彼女はよっぽど自立していた。それが表現として正しいかと問われれば分からないし、彼女にとって望ましいことでもないのだろう。
きっと本当に狂うことができたのなら、そちらの方がよっぽど幸いだ。少なくとも私はそう思う。
「それで、どうしたんだって」
「うむ……子鹿を狩って、その場で食えない臓腑を埋めてやって、いざ帰ろうと思ったら女の声がしたんじゃ」
「ここから?」
彼女は小さく肯定する。
なるほど……まあ、何にでもなれる奴に性別を求めたところで仕方がない。なんなら本来は、狸と呼称するのも的外れだろう――と、そんなことは置いといて。はてさて、どうしたものか。

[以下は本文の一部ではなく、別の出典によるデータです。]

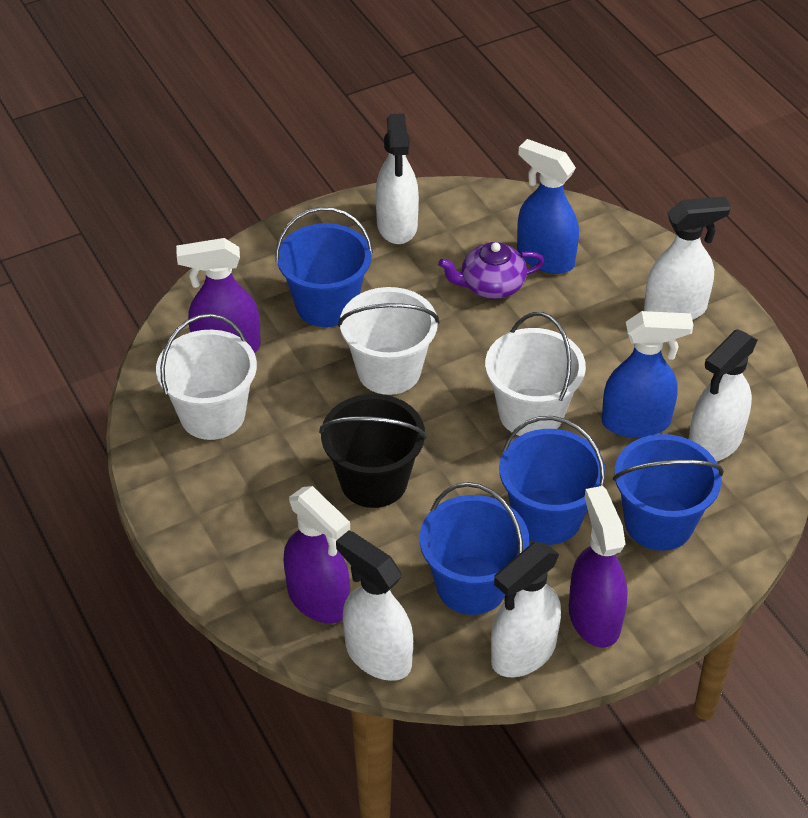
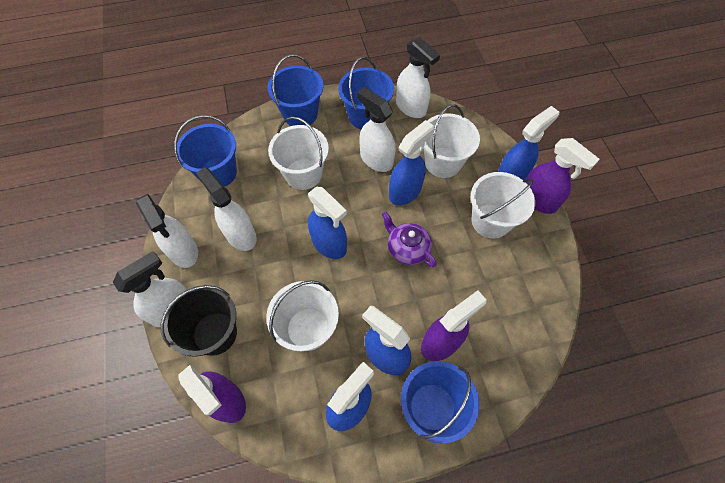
blue spray bottle: [517,139,579,274] [602,311,693,438] = 2 -> [308,187,347,259] [326,362,374,431] [362,306,411,375] [389,120,434,205] [498,106,559,180] = 5
white bucket: [156,314,257,440] [338,287,440,395] [485,312,586,436] = 3 -> [266,280,339,351] [268,116,329,190] [424,104,480,178] [471,172,535,239] = 4

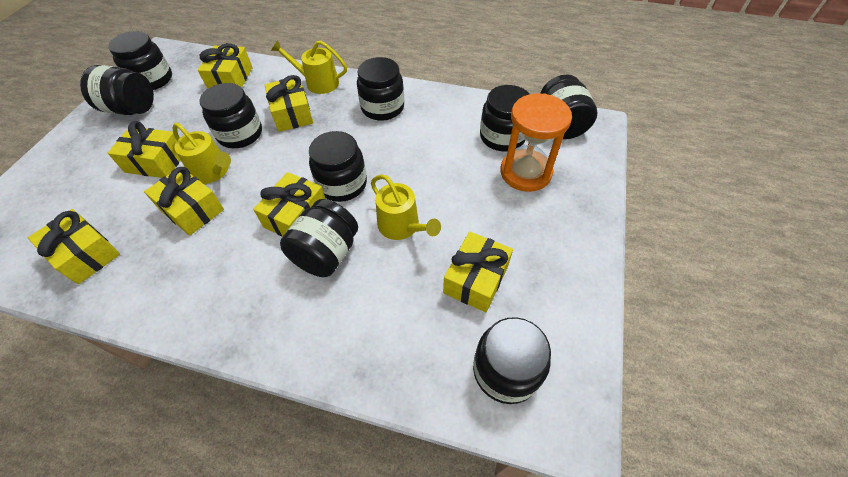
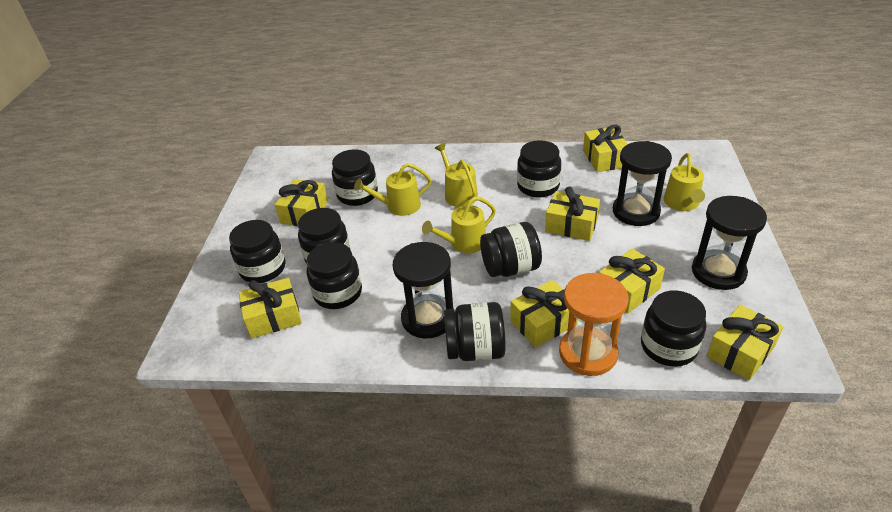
black hourglass: none = 0 -> [393,242,454,339] [613,141,672,226] [692,196,767,290] = 3
black jar: [80,65,154,115] [108,31,172,90] [199,83,262,148] [280,199,358,277] [309,131,367,202] [357,57,404,121] [473,317,551,404] [480,85,529,151] [540,74,597,139] = 9 -> [229,220,285,283] [298,208,350,264] [306,242,362,309] [332,149,378,206] [444,302,506,361] [480,222,542,277] [517,140,561,198] [641,290,706,367] = 8
yellow watering can: [173,123,231,184] [271,40,347,94] [371,174,441,240] = 3 -> [354,163,431,216] [422,196,496,253] [435,143,478,207] [664,153,705,211] = 4

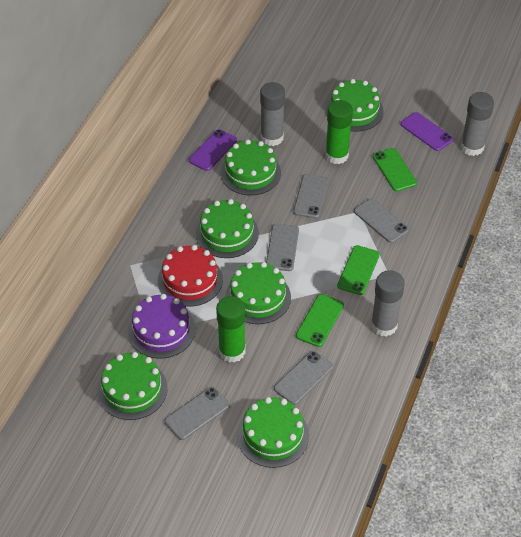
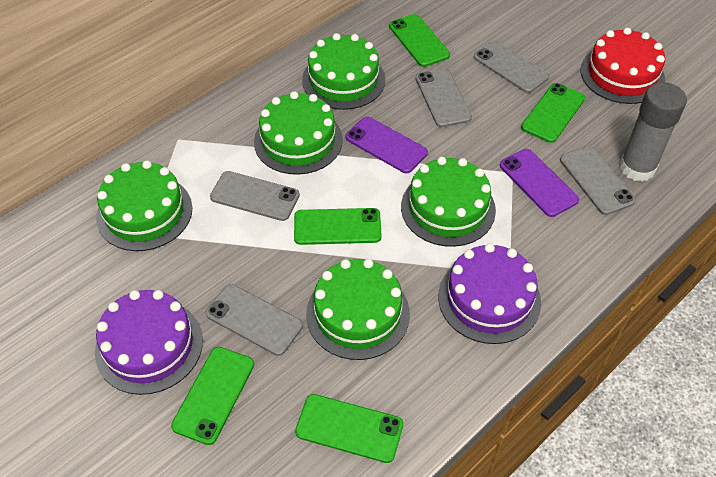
green cake: [97,352,168,420] [196,199,259,258] [220,139,281,195] [225,262,291,324] [237,397,309,468] [326,79,384,131] = 6 -> [96,160,193,251] [254,91,343,175] [302,33,386,110] [306,259,410,360] [401,157,496,247] = 5
green glue stick: [216,296,245,363] [325,100,353,164] = 2 -> none = 0
green phone: [296,294,344,347] [337,245,380,295] [373,148,417,191] = 3 -> [171,347,254,445] [294,208,382,245] [295,394,403,463] [389,14,450,67] [521,83,585,143] = 5
grey glue stick: [260,82,285,146] [371,270,405,337] [461,92,494,156] = 3 -> [620,82,687,182] = 1
purple cake: [128,294,195,359] = 1 -> [95,290,203,395] [438,243,541,344] = 2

当の化石燃料へ目を向けると、尚もノートの上で「我関せず」と固まっていた。ただ単に、石炭となった以上は動けないのかもしれないけど。
「嘘じゃないのじゃ、こっちは確かにこの耳で聞いたんじゃ」
「そうだね、分かった。なら、とりあえず――」
私はその石炭を手に取って、未だ立ち尽くしているミノリへ献上する。
「そいつを火にくべて欲しい。曰く、ルビーやリチウムを思わせるように美しく燃えるそうだ」
「……この石くれがかや?」
私は、引き攣る頬を気取られないように頷いた……いや、誰へ向けてなんて話ではないのかもしれない。
まるで「底の抜けた砂時計」のように、私という一つの石礫が、その身を砂として霧散させていく。
俯いた頭蓋の内で、何故だかそんな情景がポツリと浮かんでいた。